Dundas West neon bike the latest casualty in Ford’s war on public art
Last week, Rob Ford’s clean-walls crusade erased a mural the city paid a local artist to paint. Then, a couple days later, news broke that the city had taken aim at another harmless act of urban beautification: an abandoned bicycle outside the OCADU Student Gallery on Dundas Street West. Artists Caroline Macfarlane and Vanessa Nicholas recently transformed the old, rusting bike into a neon orange piece of public art, only to be slapped with a removal notice by the city for their efforts.
Apparently, Macfarlane sanded, primed and eventually, alongside Nicholas, spray-painted the bike, much to the delight of many passersby. From her blog:
Another little boy told me I had a beautiful bike and that he wished he had an orange bike like mine. A woman shook my hand and thanked me for brightening the street. Two police officers came by on numerous occasions to see the transformation of the bike unfold. By the end of the day they were suggesting what types of flowers to plant in the basket and honking and waving as they rode by in their cruiser!

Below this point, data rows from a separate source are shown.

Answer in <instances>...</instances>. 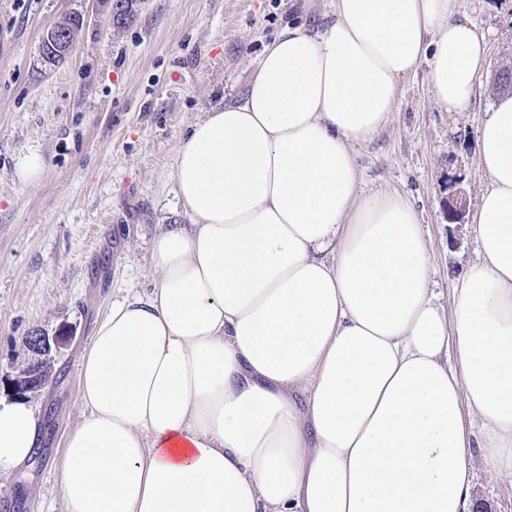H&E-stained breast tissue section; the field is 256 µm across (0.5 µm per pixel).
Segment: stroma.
Segmentation results:
<instances>
[{"label":"stroma","mask_w":512,"mask_h":512,"mask_svg":"<svg viewBox=\"0 0 512 512\" xmlns=\"http://www.w3.org/2000/svg\"><path fill=\"white\" fill-rule=\"evenodd\" d=\"M489 28L490 50L472 112L449 118L424 73L406 80L391 122L354 148L365 191L405 195L432 257L430 286L450 304L477 256L474 211L448 220L452 191L476 199L483 176L477 127L512 67V0H460ZM329 0H134L114 22L105 0H0V396L27 361L26 336L69 329L47 384L30 402L44 443L21 472L0 475V512H62L61 458L80 412L78 369L98 318L127 292L150 287L155 236L184 224L175 155L190 125L241 99L265 45L287 21L316 23ZM79 15L73 50L47 63L42 39ZM39 151V184L15 178ZM472 512H512V475L486 471L473 448Z\"/></svg>","instance_id":"35a3bbf8"}]
</instances>
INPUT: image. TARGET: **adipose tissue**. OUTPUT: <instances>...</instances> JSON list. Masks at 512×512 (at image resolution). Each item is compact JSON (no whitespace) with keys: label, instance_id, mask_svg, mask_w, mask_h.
<instances>
[{"label":"adipose tissue","instance_id":"adipose-tissue-1","mask_svg":"<svg viewBox=\"0 0 512 512\" xmlns=\"http://www.w3.org/2000/svg\"><path fill=\"white\" fill-rule=\"evenodd\" d=\"M332 3L181 139L189 221L93 331L64 512H469L476 422L512 475V93L480 123L477 259L444 307L413 206L364 193L354 147L422 65L435 105L469 113L487 34L458 0ZM38 423L0 400V470L35 456Z\"/></svg>","mask_w":512,"mask_h":512}]
</instances>
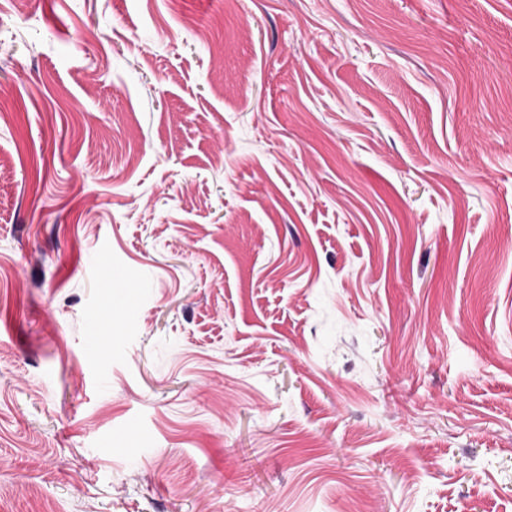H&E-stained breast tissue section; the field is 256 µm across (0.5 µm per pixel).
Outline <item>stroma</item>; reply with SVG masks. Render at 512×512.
I'll return each instance as SVG.
<instances>
[{
	"label": "stroma",
	"instance_id": "stroma-1",
	"mask_svg": "<svg viewBox=\"0 0 512 512\" xmlns=\"http://www.w3.org/2000/svg\"><path fill=\"white\" fill-rule=\"evenodd\" d=\"M0 512H512V0H0Z\"/></svg>",
	"mask_w": 512,
	"mask_h": 512
}]
</instances>
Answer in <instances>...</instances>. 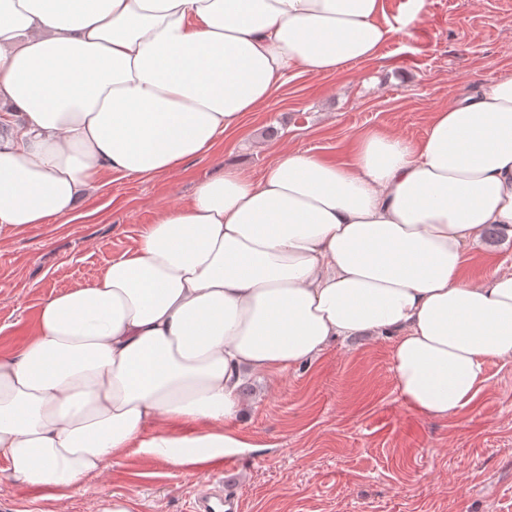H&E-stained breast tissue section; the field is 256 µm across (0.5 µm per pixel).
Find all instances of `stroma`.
I'll use <instances>...</instances> for the list:
<instances>
[{"mask_svg":"<svg viewBox=\"0 0 512 512\" xmlns=\"http://www.w3.org/2000/svg\"><path fill=\"white\" fill-rule=\"evenodd\" d=\"M392 37L372 59L328 75L293 73L239 128L171 175L103 174L71 216L0 244V353L19 349L52 295L92 282L132 249L159 208L234 165L260 177L281 150L343 161L384 130L421 142L433 112L512 76V0H383ZM512 272V240L467 251L472 279ZM393 338L331 343L280 376H246L237 420L253 443L230 478L239 512H512V361L491 360L473 401L435 419L395 388ZM0 461V512H90L119 497L130 512H187L217 474L129 454L67 498L12 484Z\"/></svg>","mask_w":512,"mask_h":512,"instance_id":"1","label":"stroma"}]
</instances>
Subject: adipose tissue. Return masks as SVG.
Wrapping results in <instances>:
<instances>
[{"instance_id":"ef3b65f1","label":"adipose tissue","mask_w":512,"mask_h":512,"mask_svg":"<svg viewBox=\"0 0 512 512\" xmlns=\"http://www.w3.org/2000/svg\"><path fill=\"white\" fill-rule=\"evenodd\" d=\"M382 0H0V239L71 214L101 171L158 178L207 154L295 71L374 58ZM512 237V78L434 112L413 144L371 131L334 162L283 150L160 208L133 249L42 304L0 355V460L63 490L129 453L246 447V375L336 339L390 336L396 390L445 419L512 360V273L467 250ZM512 272V240L500 233L480 244L471 246L467 251L465 274L468 278L478 279L494 272Z\"/></svg>"}]
</instances>
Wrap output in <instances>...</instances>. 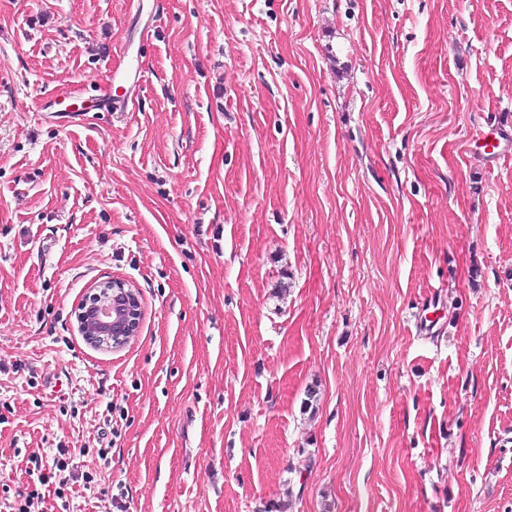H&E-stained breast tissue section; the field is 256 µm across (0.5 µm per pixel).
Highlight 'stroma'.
<instances>
[{
	"label": "stroma",
	"mask_w": 512,
	"mask_h": 512,
	"mask_svg": "<svg viewBox=\"0 0 512 512\" xmlns=\"http://www.w3.org/2000/svg\"><path fill=\"white\" fill-rule=\"evenodd\" d=\"M497 133L512 0H0V512H512ZM141 312L139 293L125 280L112 278L90 289L74 316L79 333L90 345L114 351L136 336Z\"/></svg>",
	"instance_id": "35a3bbf8"
}]
</instances>
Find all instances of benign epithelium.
Returning <instances> with one entry per match:
<instances>
[{
	"label": "benign epithelium",
	"mask_w": 512,
	"mask_h": 512,
	"mask_svg": "<svg viewBox=\"0 0 512 512\" xmlns=\"http://www.w3.org/2000/svg\"><path fill=\"white\" fill-rule=\"evenodd\" d=\"M139 293L118 278L90 289L74 309L81 336L98 348L119 350L139 330Z\"/></svg>",
	"instance_id": "7a95c632"
}]
</instances>
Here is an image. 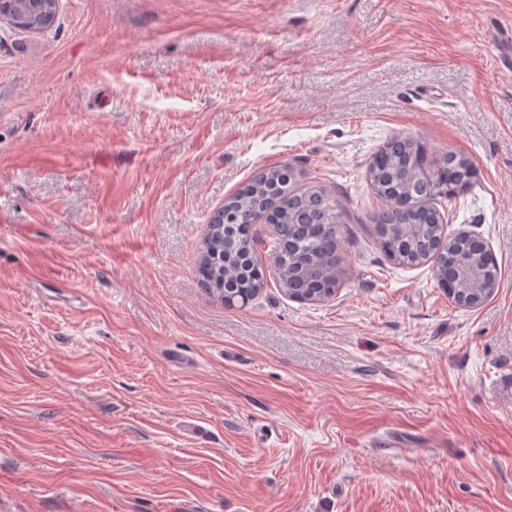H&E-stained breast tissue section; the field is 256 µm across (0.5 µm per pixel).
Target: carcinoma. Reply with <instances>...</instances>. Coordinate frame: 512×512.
I'll return each instance as SVG.
<instances>
[{
  "label": "carcinoma",
  "mask_w": 512,
  "mask_h": 512,
  "mask_svg": "<svg viewBox=\"0 0 512 512\" xmlns=\"http://www.w3.org/2000/svg\"><path fill=\"white\" fill-rule=\"evenodd\" d=\"M374 193L385 206L372 216L381 249L395 255L403 266L427 261L419 242L410 246L397 232L413 227L420 237L435 240L442 235V219L428 201L453 199L472 185L466 160L454 153L433 168L429 148L419 140L400 139L378 150L368 165ZM292 170L275 166L253 178L221 209L223 221L209 224L198 256L197 272L203 291L220 302L244 295L254 299L264 287L263 268L256 245L257 224H272L279 234L268 242L275 277L282 288L303 280L302 291L322 301L336 293L342 263L341 224L336 205L323 192L309 188L293 192ZM448 237V248L431 253L435 264L453 271L458 246ZM466 248L474 255L480 282L497 275L493 257L476 245Z\"/></svg>",
  "instance_id": "1"
}]
</instances>
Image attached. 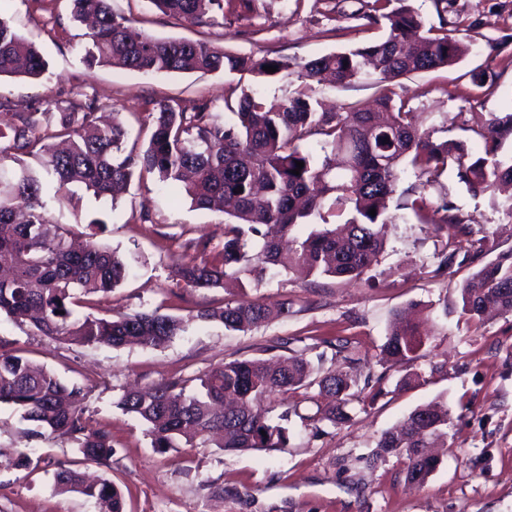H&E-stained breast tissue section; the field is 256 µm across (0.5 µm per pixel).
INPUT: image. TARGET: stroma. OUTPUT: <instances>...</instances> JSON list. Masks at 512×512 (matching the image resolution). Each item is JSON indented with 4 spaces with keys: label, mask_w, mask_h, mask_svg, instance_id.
Returning <instances> with one entry per match:
<instances>
[{
    "label": "stroma",
    "mask_w": 512,
    "mask_h": 512,
    "mask_svg": "<svg viewBox=\"0 0 512 512\" xmlns=\"http://www.w3.org/2000/svg\"><path fill=\"white\" fill-rule=\"evenodd\" d=\"M367 2L253 0L251 9L209 27L163 15L149 0H112V9L157 38H203L235 54L301 62L362 41L359 15ZM69 7V0H0V16L49 63L38 80L0 77V125L13 123L19 112H59L90 98L135 132L159 101L188 110L205 102L228 120L225 100L232 89L272 102L300 87L293 75L266 80L247 73L141 74L87 66L85 30L70 22ZM453 9L478 23L463 36L470 52L451 69L413 74L391 88L410 98L422 129L434 131L439 141H463L478 157L485 142L474 126L512 113V0H453ZM487 67L496 74L494 85L475 88L473 72ZM374 81L370 74L345 88L325 83L316 93L331 106L364 105L376 95ZM416 182L412 172L402 174L388 202L384 249L363 277L274 268L243 291L176 285L175 258L203 259L196 239L223 245L224 213L192 208L186 198L172 201L150 179L133 181L114 201L81 190L69 195L46 182L52 222L118 249L130 267L127 280L95 297L90 313L118 318L157 309L185 319L186 329L158 347L81 346L0 315V350L23 351L81 387L87 418L110 434L113 447L109 461L83 462L75 442L31 439L27 423L1 404L0 448L24 450L32 463L20 470L0 465V512H100L95 500L58 493L55 473L62 464L111 479L124 495L126 512H512V315L490 314L478 327L461 316L459 288L469 271L434 276L448 238L403 208L401 192ZM425 194L435 206L452 202L459 217L483 228L496 251L512 249V219L497 210L496 193L468 190L450 168ZM242 300L272 306L286 300L291 311L246 332L196 317L200 310ZM408 305L433 340L413 365L393 366L381 360L379 347L394 312ZM342 344L359 364L345 366L336 354ZM294 355L306 358L318 375L346 367L361 379L381 377L383 393L371 403L353 404L349 423L318 437L305 422L316 411L305 392L271 398L265 406L272 415L293 412L287 447L241 453L199 440L159 452L146 424L116 405L134 385L188 380L236 359ZM415 371L425 372V379L396 389L398 379ZM438 397L448 402L451 424L438 444L439 466L424 485L407 483L405 458L365 465L364 456L383 432Z\"/></svg>",
    "instance_id": "stroma-1"
}]
</instances>
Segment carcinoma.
Returning <instances> with one entry per match:
<instances>
[{"label": "carcinoma", "mask_w": 512, "mask_h": 512, "mask_svg": "<svg viewBox=\"0 0 512 512\" xmlns=\"http://www.w3.org/2000/svg\"><path fill=\"white\" fill-rule=\"evenodd\" d=\"M250 8L252 0H149L159 11L197 25H212L233 11V3ZM394 0H369L362 19L384 29L382 37L335 51L304 63L286 57L227 53L204 39H159L138 31L114 13L110 0H71V18L91 21L85 60L126 70L154 73L248 72L273 79L297 70L303 89L276 105L250 90H242L234 118L226 123L203 103L188 112L168 102L155 104L142 130L146 144L127 148L130 132L121 123L101 124L98 107L90 99L77 100L65 111L16 113V122L0 127V314L28 322L42 335L59 342L120 347L129 343L160 346L180 335L185 321L157 310L119 319L80 312L91 293H109L128 276L129 268L117 250L93 239L76 247L66 231L51 224L43 198L44 179L60 190L79 186L96 197L111 196L133 179H153L173 196L190 198L200 209L214 206L234 219L225 227L224 244L210 263L184 264L180 277L192 288H220L228 279L241 285L260 284L271 268L303 265L310 271L338 278L358 279L384 246L388 200L396 192L409 165L421 185L439 180L448 165L459 181L473 191H487L512 183V155L498 153L500 138L512 134V113L492 119L478 134L485 139L482 156L473 158L461 142L431 140L420 129L410 99H396L387 84L410 74L449 68L467 53L468 45L455 32L476 22L457 16L454 28L425 27L420 14ZM265 66H275L268 73ZM49 64L40 50L17 34L0 16V77L39 79ZM377 75L378 94L366 107L351 105L346 112H327L313 95V83L333 77L339 87L359 81L368 70ZM323 137L319 160L302 142ZM304 167L295 175L296 162ZM405 208L429 211L424 194L413 187ZM376 215H370V210ZM445 203L432 210L428 225L435 232L465 239V251L441 253L434 273L453 267L473 271L460 288L459 306L467 320L478 323L489 308L512 314V249L495 251L488 236ZM300 224L314 229L306 238L293 235ZM260 303H226L195 315L217 320L231 331L245 332L266 318ZM425 345L415 325L391 330L381 356L398 365L420 357ZM310 363L291 356L269 364L260 359L234 360L196 377V390L174 392L177 384L147 390L129 389L116 405L148 425L152 447L163 452L179 441L207 435L219 438L226 451L285 448L289 412L270 419L255 410L274 395L318 386L309 417L314 429L343 425L351 420L353 402L375 399L382 388L362 396L347 372L330 370L312 378ZM83 389L62 382L19 350L0 352V404H7L31 423L36 439L69 437L84 459L112 457L107 433L89 426ZM448 403L440 398L414 409L385 431L366 463L376 466L390 456L407 460L406 478L425 483L438 460L425 454L431 441L447 435ZM0 461L27 468L30 456L0 448ZM63 492L74 491L108 505V512H125L122 492L108 479L86 483L64 466L55 475Z\"/></svg>", "instance_id": "cac0c4a2"}]
</instances>
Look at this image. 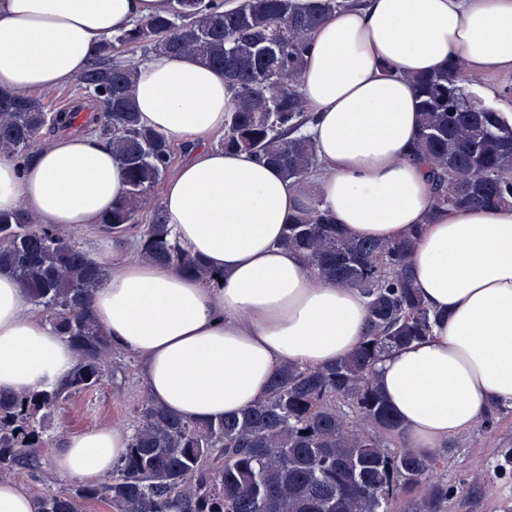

While the two officers appreciated the freshly painted bike, the city apparently did not. Macfarlane returned to find a removal notice on her latest work, instructing the owner to move it within seven days. But why now? According to a spokeswoman for the City of Toronto Transportation Services, the city acts only if it receives a specific complaint; but Trinity-Spadina councillor Adam Vaughan says he has yet to receive one related to the neon bike.
We’ll leave the last word to Macfarlane, who summed up the situation best: “This bike has been sitting in the same pace for
years, unnoticed by the city. However, once it is brightened and made beautiful, it’s got to go.”
UPDATE: We’re happy to say that Torontoist is reporting that it looks like the bike is going to stay—chives and all—locked up on Dundas West at least for the time being, if not longer.